I use both Dreamweaver and Eclipse split about 50/50. IMO both are missing features and could do with more work done on them. However I can use both proficiently and the ColdFusion IDE war is not a huge deal for me. I am not a designer so there’s heaps of stuff in Dreamweaver I don’t use. Of course I’d love one fully integrated, feature rich, speedy development environment that sparkles like diamonds while doing so, but I’m not really waiting for it.
Generally I choose which IDE to use, by the style of code I’m working with. I think it’s fair to say there are different development ‘styles’ and we chop and change as appropriate.
Anyhow my primary thought at this time … I heard once that the /CFIDE folder was once supposed to enable/host a completely ‘online’ code editing system. Which never really eventuated. Don’t kill me on the specifics it’s like a chinese whisper or something.
Fast forward 10+ years and we have Ajax, Flash, Flex and AIR and others.
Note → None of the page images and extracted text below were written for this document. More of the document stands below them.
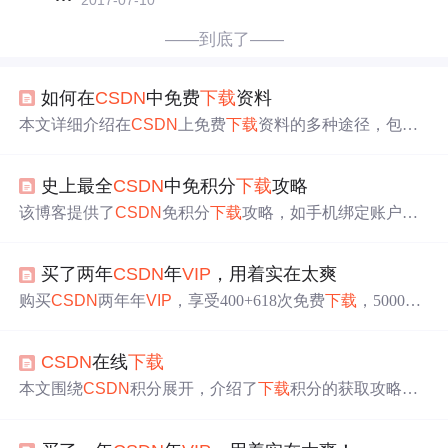
——到底了——
如何在
CSDN
中免费
下载
资料
本文详细介绍在
CSDN
上免费
下载
资料的多种途径，包括
手机绑定账户、完成任务、上传资源、评论资源、成为
VI
P
会员、论坛积分兑换及举报违规资源等方法，帮助用户
史上最全
CSDN
中免积分
下载
攻略
有效积累
下载
积分。
该博客提供了
CSDN
免积分
下载
攻略，如手机绑定账户、
完成任务、上传资源、评论资源、成为
VIP
、兑换积分、
举报违规资源等获取积分的方法。还介绍了博客积分规
买了两年
CSDN
年
VIP
，用着实在太爽
则，包括发布文章、被评论、阅读量、投票等的积分计算
方式及相关限制。
购买
CSDN
两年年
VIP
，享受400+618次免费
下载
，5000
+精品课程与1000+电子书免费阅读，还有博客自定义域
名、原创保护等特权。无论是资源获取还是学习提升，都
CSDN
在线
下载
是程序员的不错选择。
本文围绕
CSDN
积分展开，介绍了
下载
积分的获取攻略，
如手机绑定、完成任务、上传资源、评论资源等，还说明
了论坛可用分兑换
下载
分等方式。同时阐述了博客积分规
Desktop applications like MS Word and others are going ‘online’.
My vote would be to have a ColdFusion developers environment in the same style. AIR could be a great platform for this ‘online’ development approach which could work dare I say ubiquitously across my PC and my Mac and my local CF installation and my remote CF hosting. And then there’s that whole communal collaboration potential (slight tongue in cheek), sheesh don’t even start me!
Taking java development completely ‘online’ (as in Eclipse going the same route as other online apps) would be quite a task. Doing something revolutionary with CFIDE and AIR might be insanely easy (maybe, shit what do i know) and it would be kudos for those technologies I guess.
It’s 3:20am and I wont hold back in saying those original CF guys were way ahead of their time :)
Disclaimer: just got home from interstate, didn’t read anything other than Mark Kruger’s post. Night night 2008, just slow down, ok.